There's also a lesson, here, against overtightening of door latches.


----------



## Lousyweather (Feb 27, 2011)

here's an idea......go to the stove shop with ten or twenty bucks and replace the gasket and do it RIGHT rather than bandaid it and limp it along....


----------



## perchin (Feb 27, 2011)

Hmmmm... I recently only paid $12.99 for a stove gasket kit that came with enough rope, and sealent to do mine about three times.


----------



## Lousyweather (Feb 27, 2011)

perchin said:
			
		

> Hmmmm... I recently only paid $12.99 for a stove gasket kit that came with enough rope, and sealent to do mine about three times.



my point exactly, perchin


----------



## pete324rocket (Feb 27, 2011)

arnash said:
			
		

> If a door gasket is compressed enough in some spot that the door doesn't press a piece of paper tightly against the body, (allowing air in through a gap between them, don't think that that makes it necessary to replace the gasket (the asbestos rope).  Do what I did yesterday, reshape the gasket with a pair of pliers.  Squeeze in the overly flattened area every quarter inch.
> 
> 
> 
> ...



Despite all the bashers to your procedure,I have used my best pliers and have found this works well. If it is not frayed or brittle,you get like new sealing. Gasket material is not all that spongy anyways,so a replacement would be a waste of money,if the goal is to seal only. I would suggest using duck-bill pliers with less teeth.


----------



## Corny (Feb 27, 2011)

Lousyweather said:
			
		

> here's an idea......go to the stove shop with ten or twenty bucks and replace the gasket and do it RIGHT rather than bandaid it and limp it along....

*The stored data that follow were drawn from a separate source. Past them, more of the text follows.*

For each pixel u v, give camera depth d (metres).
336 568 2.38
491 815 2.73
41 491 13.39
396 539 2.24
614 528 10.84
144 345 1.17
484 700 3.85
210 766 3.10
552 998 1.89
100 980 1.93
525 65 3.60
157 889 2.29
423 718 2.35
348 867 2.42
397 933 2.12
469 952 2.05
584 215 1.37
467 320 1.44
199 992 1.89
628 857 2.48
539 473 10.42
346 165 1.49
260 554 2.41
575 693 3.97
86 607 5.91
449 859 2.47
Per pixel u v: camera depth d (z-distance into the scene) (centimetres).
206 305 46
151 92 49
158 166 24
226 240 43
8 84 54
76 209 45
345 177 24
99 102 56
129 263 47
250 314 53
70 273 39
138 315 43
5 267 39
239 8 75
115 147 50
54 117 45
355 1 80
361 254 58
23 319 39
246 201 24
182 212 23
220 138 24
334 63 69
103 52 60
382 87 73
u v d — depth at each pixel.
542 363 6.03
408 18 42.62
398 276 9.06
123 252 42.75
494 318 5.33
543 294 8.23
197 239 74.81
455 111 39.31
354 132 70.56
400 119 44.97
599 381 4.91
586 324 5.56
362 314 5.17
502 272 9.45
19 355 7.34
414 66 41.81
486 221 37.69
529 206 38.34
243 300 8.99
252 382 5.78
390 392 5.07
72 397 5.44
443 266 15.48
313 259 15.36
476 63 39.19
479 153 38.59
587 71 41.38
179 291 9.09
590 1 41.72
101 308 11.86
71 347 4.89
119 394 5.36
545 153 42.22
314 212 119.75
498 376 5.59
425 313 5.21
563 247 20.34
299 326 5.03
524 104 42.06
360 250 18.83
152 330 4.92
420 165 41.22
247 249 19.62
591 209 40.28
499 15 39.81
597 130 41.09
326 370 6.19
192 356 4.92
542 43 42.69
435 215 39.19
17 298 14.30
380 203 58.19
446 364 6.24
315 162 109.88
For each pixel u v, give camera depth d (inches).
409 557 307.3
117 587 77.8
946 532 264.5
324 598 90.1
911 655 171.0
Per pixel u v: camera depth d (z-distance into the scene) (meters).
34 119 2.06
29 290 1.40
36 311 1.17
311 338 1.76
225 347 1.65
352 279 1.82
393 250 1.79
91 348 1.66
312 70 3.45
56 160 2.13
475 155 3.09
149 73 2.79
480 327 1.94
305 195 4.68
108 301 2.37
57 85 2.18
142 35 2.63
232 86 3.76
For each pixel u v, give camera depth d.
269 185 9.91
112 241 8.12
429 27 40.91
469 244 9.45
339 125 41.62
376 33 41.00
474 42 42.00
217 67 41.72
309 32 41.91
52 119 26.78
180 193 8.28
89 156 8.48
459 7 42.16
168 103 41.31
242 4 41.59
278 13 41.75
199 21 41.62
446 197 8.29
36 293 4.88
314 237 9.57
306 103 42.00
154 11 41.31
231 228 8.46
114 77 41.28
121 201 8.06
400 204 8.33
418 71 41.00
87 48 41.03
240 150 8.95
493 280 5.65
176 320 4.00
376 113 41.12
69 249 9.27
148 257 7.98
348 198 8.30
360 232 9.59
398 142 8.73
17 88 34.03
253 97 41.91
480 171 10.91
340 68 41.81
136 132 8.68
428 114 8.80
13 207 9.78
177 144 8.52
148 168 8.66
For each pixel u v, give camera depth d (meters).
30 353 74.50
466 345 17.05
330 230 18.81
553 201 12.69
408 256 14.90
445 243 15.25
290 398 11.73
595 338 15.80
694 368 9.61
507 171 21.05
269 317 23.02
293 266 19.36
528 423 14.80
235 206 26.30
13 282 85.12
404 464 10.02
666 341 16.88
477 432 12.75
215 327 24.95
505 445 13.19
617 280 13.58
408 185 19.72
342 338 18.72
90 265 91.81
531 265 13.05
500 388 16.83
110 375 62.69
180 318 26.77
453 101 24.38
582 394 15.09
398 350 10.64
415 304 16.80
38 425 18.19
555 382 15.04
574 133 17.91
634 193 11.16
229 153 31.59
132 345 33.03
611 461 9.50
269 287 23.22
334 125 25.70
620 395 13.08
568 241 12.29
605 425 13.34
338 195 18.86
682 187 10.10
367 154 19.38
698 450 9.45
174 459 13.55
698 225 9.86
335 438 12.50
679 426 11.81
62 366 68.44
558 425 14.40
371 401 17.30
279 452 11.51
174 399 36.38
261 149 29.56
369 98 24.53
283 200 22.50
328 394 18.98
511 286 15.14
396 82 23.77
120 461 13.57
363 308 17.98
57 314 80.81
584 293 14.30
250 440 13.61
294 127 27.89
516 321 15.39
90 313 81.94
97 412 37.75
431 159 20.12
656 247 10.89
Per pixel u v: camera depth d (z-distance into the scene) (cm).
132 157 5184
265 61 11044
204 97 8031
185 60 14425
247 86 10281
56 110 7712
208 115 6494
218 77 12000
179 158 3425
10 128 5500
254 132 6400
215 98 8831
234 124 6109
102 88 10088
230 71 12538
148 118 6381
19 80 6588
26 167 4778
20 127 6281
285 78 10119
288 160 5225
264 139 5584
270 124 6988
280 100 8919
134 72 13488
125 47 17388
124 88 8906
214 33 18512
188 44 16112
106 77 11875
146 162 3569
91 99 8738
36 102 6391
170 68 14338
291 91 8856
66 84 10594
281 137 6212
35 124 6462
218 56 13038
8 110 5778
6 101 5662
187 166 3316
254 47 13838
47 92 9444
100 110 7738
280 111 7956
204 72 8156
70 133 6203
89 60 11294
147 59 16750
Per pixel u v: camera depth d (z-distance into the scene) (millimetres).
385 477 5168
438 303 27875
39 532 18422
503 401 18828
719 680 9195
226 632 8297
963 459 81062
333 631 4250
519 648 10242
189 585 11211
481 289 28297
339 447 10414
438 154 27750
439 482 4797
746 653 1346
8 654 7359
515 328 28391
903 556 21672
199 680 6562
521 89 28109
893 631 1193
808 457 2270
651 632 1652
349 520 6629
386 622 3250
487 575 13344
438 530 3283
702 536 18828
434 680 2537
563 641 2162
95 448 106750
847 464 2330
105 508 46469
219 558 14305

Lousyweather, I wish it were that easy.  I love my stove, but the door gasket is not a user-replaceable part. You have to ship the door the to factory. It is explained here: http://forum.iburncorn.com/wiki/index.php/BixbyFAQ#Door_gasket .


----------



## SmokeyTheBear (Feb 27, 2011)

earlll said:
			
		

> I doubt asbestos is involved these days. I think they refer more to fiberglass.



It is basicly woven fiberglass these days.  No asbestos at all.


----------



## Corny (Feb 27, 2011)

The issue with my type of stove has nothing to do with asbestos, folks.  It uses a special tadpole-style gasket that must be embedded into the same material that holds the curved glass in place.  Any messing in there voids the 7 year warranty. For minor gasket damage, one is inclined to hold out with temporary repairs until conditions are more favouravble to make a proper repair. 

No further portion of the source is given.